During the interview process, they discussed the game at Rhode Island this season where Duquesne's lead was reduced by the hosts from 18 points.

Harper mentioned that someone somehow convinced coach Dambrot to use a different strategy than man-to-man, which he considers a miracle in itself.

After Duquesne won 85-71, Harper found out that it was Joyce's decision.

These are the basic strategies of basketball, but Joyce stated that his coaching style cannot be fully captured on a computer's hard drive.

Joyce assured the players at the news conference that he will always support them. He emphasized that the relationship they have is not just about business but about making a significant and positive impact on each of their lives, encouraging, motivating, and being there to listen to them when needed.

He added that he will be there to tell them when they need a breath mint and also to give them a hug.

One of the players offering support to Joyce was walk-on guard Jake DiMichele, who said that the players were glad and relaxed when they heard that Joyce got the job.

DiMichele stated that if Joyce wasn't his coach, he would still want to spend time with him, as he finds him very easy to relate to.
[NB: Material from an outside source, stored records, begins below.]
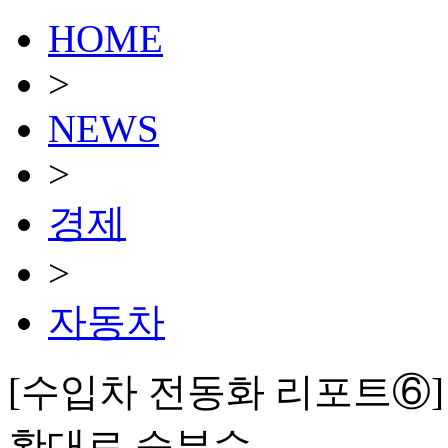
HOME
>
NEWS
>
경제
>
자동차
[수입차 전동화 리포트⑥]
확대로 승부수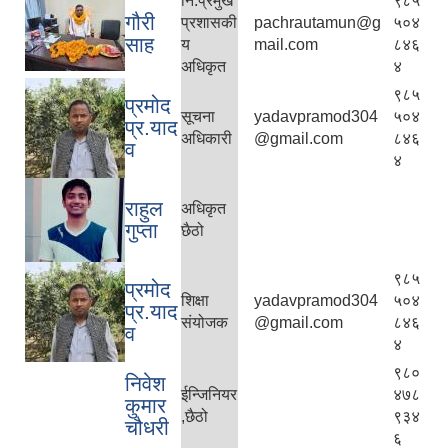
नि.प्रमुख
९८५
गौरी
प्रशासकी
pachrautamun@g
५०४
साह
य
mail.com
८४६
अधिकृत
४
९८५
प्रमोद
सूचना
yadavpramod304
५०४
प्र.याद
अधिकारी
@gmail.com
८४६
व
४
राहुल
अधिकृत
गुप्ता
छैठो
९८५
प्रमोद
शिक्षा
yadavpramod304
५०४
प्र.याद
संयोजक
@gmail.com
८४६
व
४
९८०
निवेश
ईन्जिनियर
४७८
कुमार
,छैठो
९३४
चौधरी
६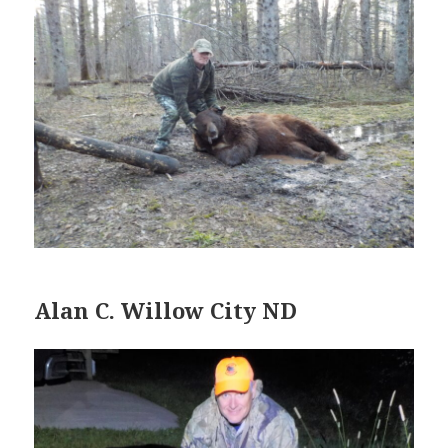
Alan C. Willow City ND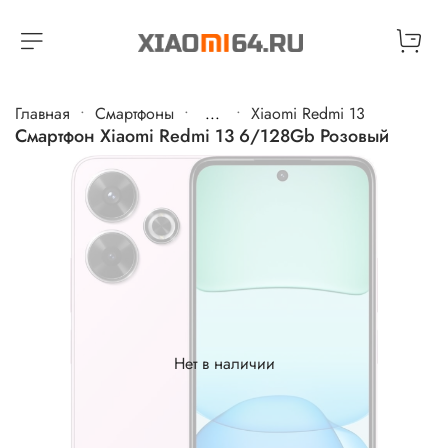
Главная
Cмартфоны
...
Xiaomi Redmi 13
Смартфон Xiaomi Redmi 13 6/128Gb Розовый
Нет в наличии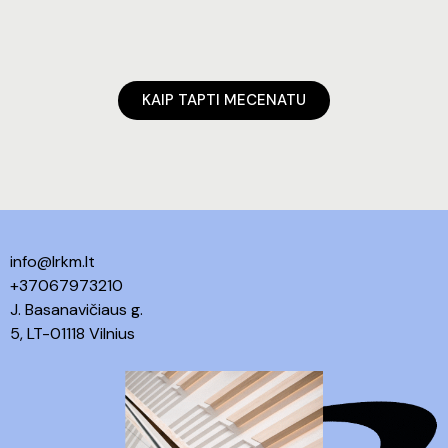
KAIP TAPTI MECENATU
info@lrkm.lt
+37067973210
J. Basanavičiaus g.
5, LT-01118 Vilnius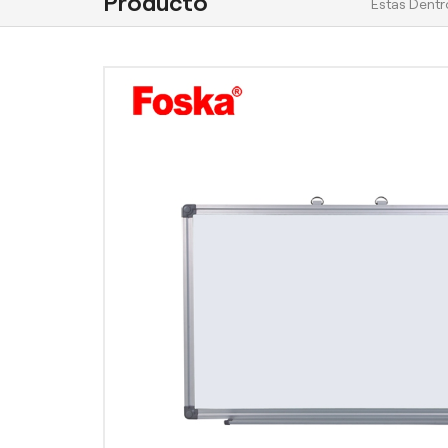
Producto
Estas Dentro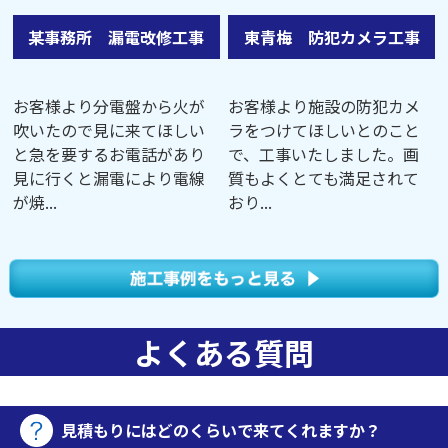
某事務所 漏電改修工事
東青梅 防犯カメラ工事
お客様より分電盤から火が
お客様より施設の防犯カメ
吹いたので見に来てほしい
ラをつけてほしいとのこと
と急を要するお電話があり
で、工事いたしました。画
見に行くと漏電により電線
質もよくとても満足されて
が焼...
おり...
よくある質問
見積もりにはどのくらいで来てくれますか？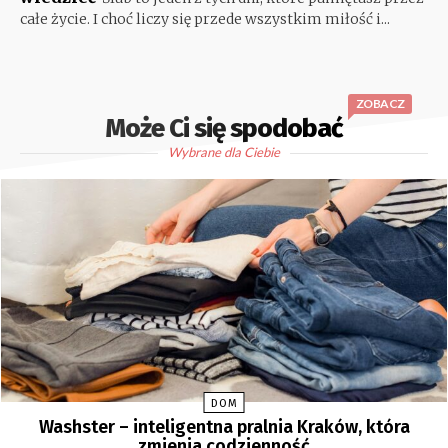
całe życie. I choć liczy się przede wszystkim miłość i...
ZOBACZ
Może Ci się spodobać
Wybrane dla Ciebie
DOM
Washster – inteligentna pralnia Kraków, która
zmienia codzienność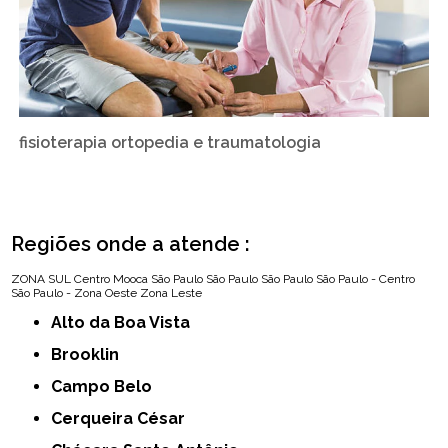
fisioterapia ortopedia e traumatologia
Regiões onde a atende :
ZONA SUL
Centro
Mooca
São Paulo
São Paulo
São Paulo
São Paulo - Centro
São Paulo - Zona Oeste
Zona Leste
Alto da Boa Vista
Brooklin
Campo Belo
Cerqueira César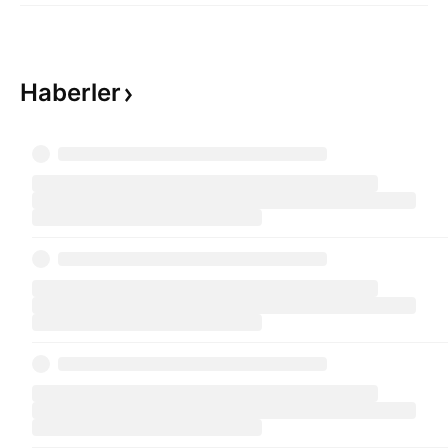
Haberler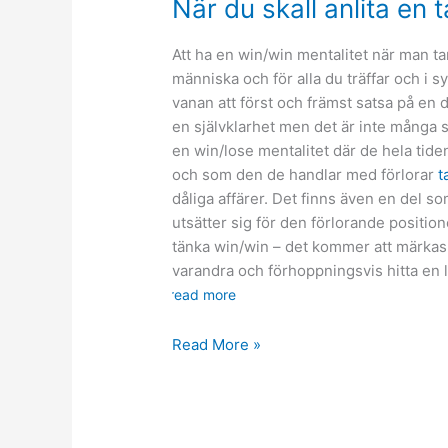
När du skall anlita en 
Att ha en win/win mentalitet när man t
människa och för alla du träffar och i 
vanan att först och främst satsa på en
en självklarhet men det är inte många s
en win/lose mentalitet där de hela tide
och som den de handlar med förlorar
t
dåliga affärer. Det finns även en del so
utsätter sig för den förlorande position
tänka win/win – det kommer att märkas 
varandra och förhoppningsvis hitta en 
read more
När
Read More »
du
skall
anlita
en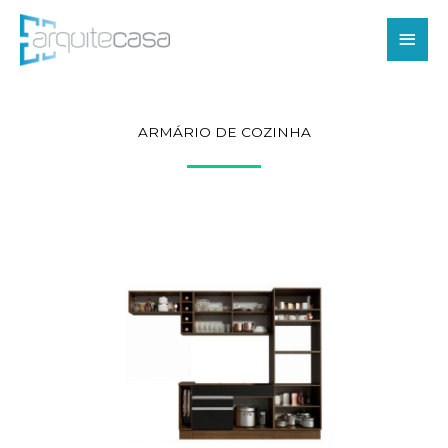
Ir
Men
para
o
princ
conteúdo
ARMÁRIO DE COZINHA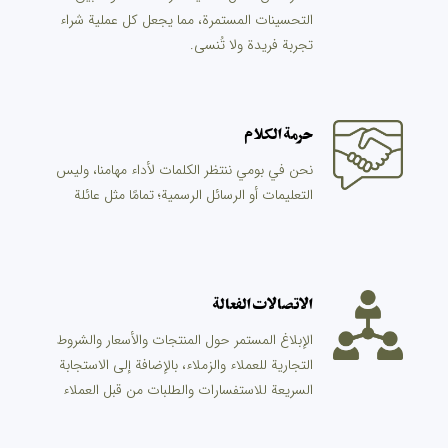
التحسينات المستمرة، مما يجعل كل عملية شراء
تجربة فريدة ولا تُنسى.
حرمة الكلام
نحن في بومي ننتظر الكلمات لأداء مهامنا، وليس
التعليمات أو الرسائل الرسمية؛ تمامًا مثل عائلة
الاتصالات الفعالة
الإبلاغ المستمر حول المنتجات والأسعار والشروط
التجارية للعملاء والزملاء، بالإضافة إلى الاستجابة
السريعة للاستفسارات والطلبات من قبل العملاء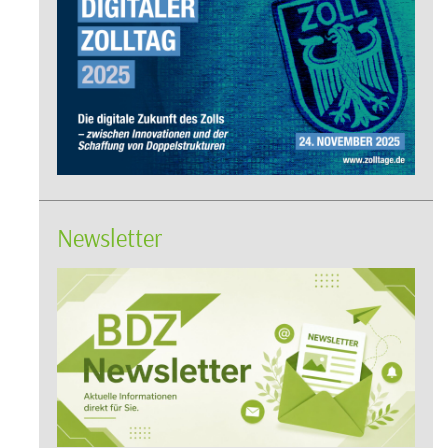
Newsletter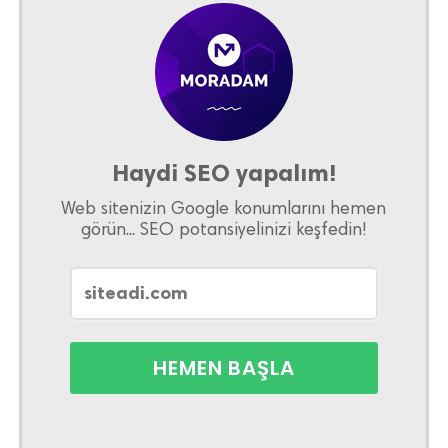
Haydi SEO yapalım!
Web sitenizin Google konumlarını hemen
görün... SEO potansiyelinizi keşfedin!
He mentioned that many of the things Joyce has been through in life are things they are going through now.

According to reports, loyalty is important to Joyce, who grew up in Akron with LeBron James, meeting the NBA star for the first time at one of Dambrot’s basketball clinics before middle school.

On Monday, Joyce openly spoke about his relationship with James.

He described it as a bond between two young guys who had a lot in common and decided to be honest with each other, motivate and push each other, continuing to do so to this day.

He emphasized that their loyalty to each other has been a significant part of their lives, which is not easy to find.

Present in the audience on Monday were Joyce’s wife, Lanae, and their three children, his parents, and in-laws. Joyce’s father, James Joyce II — Dru Joyce is actually James Joyce III — began coaching Joyce and LeBron James when they were 9 years old.

The elder Joyce commented that from the age of 12, he knew that his son was going to be a coach, citing his attention to detail, passion, and understanding of what was needed and wanted.

He remarked that his son is well-suited for the role and that the Duquesne officials recognized what they have seen for a long time. He believes his son will be even better at coaching than him.

Joyce III mentioned that he was taking notes from a young age and has been told repeatedly that he would be a head coach someday.

Joyce mentioned that during his drive from Akron to Pittsburgh on Monday, he initially drove in silence before turning on the radio and hearing Whitney Houston's song 'Step by Step.'

He commented that the song felt appropriate for that day and reminded him of the gradual progress they are making, emphasizing the idea of moving forward bit by bit every day and how they will continue to develop.